◆ ACTIVITY ◆
Copy every line of the data exactly, keeping out any picture.

◆ DATASET RECORDS ◆

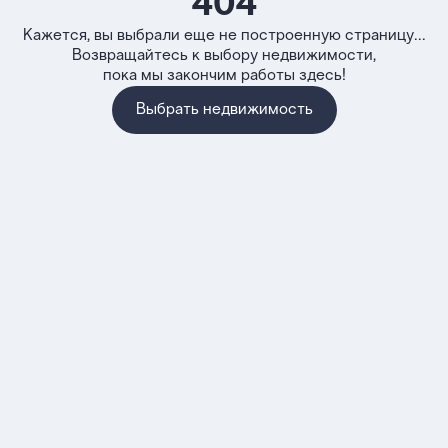
404
Кажется, вы выбрали еще не построенную страницу...
Возвращайтесь к выбору недвижимости,
пока мы закончим работы здесь!
Выбрать недвижимость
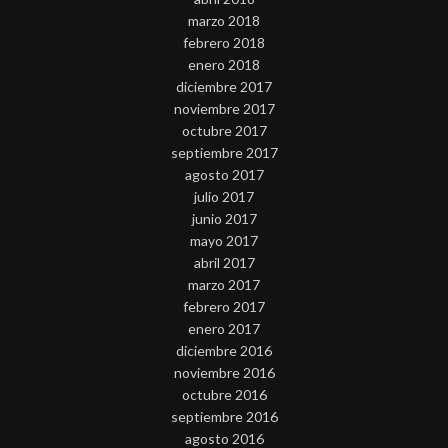
marzo 2018
febrero 2018
enero 2018
diciembre 2017
noviembre 2017
octubre 2017
septiembre 2017
agosto 2017
julio 2017
junio 2017
mayo 2017
abril 2017
marzo 2017
febrero 2017
enero 2017
diciembre 2016
noviembre 2016
octubre 2016
septiembre 2016
agosto 2016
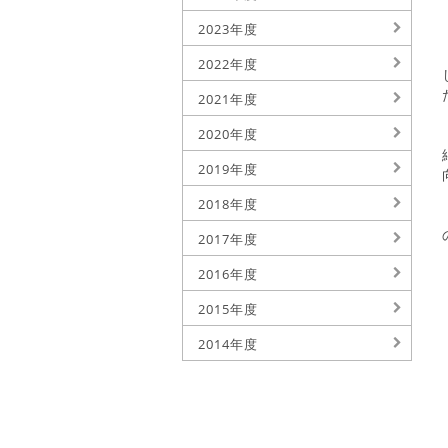
2023年度
2022年度
2021年度
2020年度
2019年度
2018年度
2017年度
2016年度
2015年度
2014年度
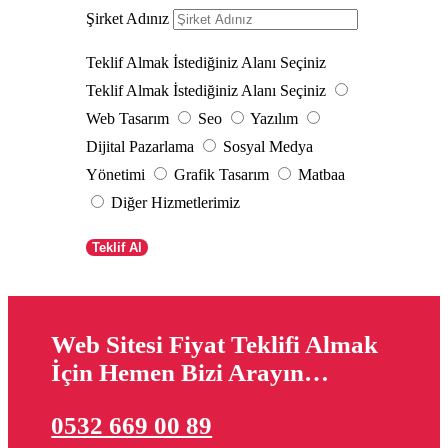
Şirket Adınız
Teklif Almak İstediğiniz Alanı Seçiniz
Teklif Almak İstediğiniz Alanı Seçiniz
Web Tasarım
Seo
Yazılım
Dijital Pazarlama
Sosyal Medya
Yönetimi
Grafik Tasarım
Matbaa
Diğer Hizmetlerimiz
Teklif Al
Web Sitesi Fiyat Teklifi Almak
İçin Hemen Bizi Arayın…
0532 669 00 89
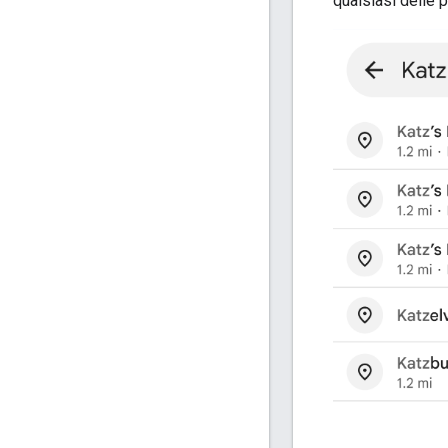
qualsiasi delle p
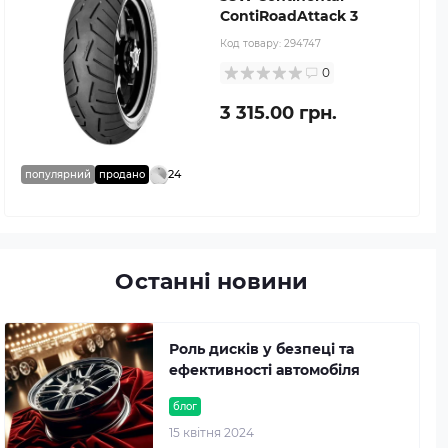
ContiRoadAttack 3
Код товару:
294747
0
3 315.00 грн.
24
популярний
продано
Останні новини
Роль дисків у безпеці та
ефективності автомобіля
блог
15 квітня 2024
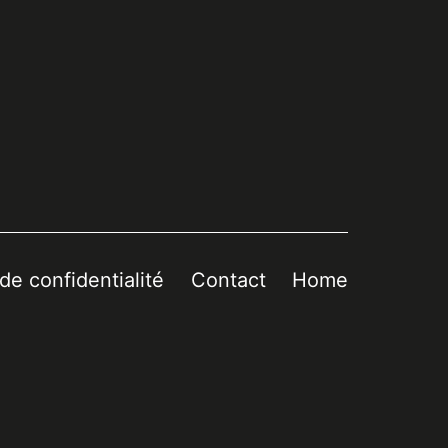
 de confidentialité
Contact
Home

◆ SOLUTION FOR THIS PROBLEM ◆
404
Кажется, вы выбрали еще не построенную страницу...
Возвращайтесь к выбору недвижимости,
пока мы закончим работы здесь!
Выбрать недвижимость
marzo 2018
febrero 2018
enero 2018
diciembre 2017
noviembre 2017
octubre 2017
septiembre 2017
agosto 2017
julio 2017
junio 2017
mayo 2017
abril 2017
marzo 2017
febrero 2017
enero 2017
diciembre 2016
noviembre 2016
octubre 2016
septiembre 2016
agosto 2016
2023年度
2022年度
2021年度
2020年度
2019年度
2018年度
2017年度
2016年度
2015年度
2014年度
Şirket Adınız
Teklif Almak İstediğiniz Alanı Seçiniz
Teklif Almak İstediğiniz Alanı Seçiniz
Web Tasarım
Seo
Yazılım
Dijital Pazarlama
Sosyal Medya
Yönetimi
Grafik Tasarım
Matbaa
Diğer Hizmetlerimiz
Teklif Al
Web Sitesi Fiyat Teklifi Almak
İçin Hemen Bizi Arayın…
0532 669 00 89
qualsiasi delle p
ContiRoadAttack 3
Код товару:
294747
0
3 315.00 грн.
24
популярний
продано
Останні новини
Роль дисків у безпеці та
ефективності автомобіля
блог
15 квітня 2024
 de confidentialité
Contact
Home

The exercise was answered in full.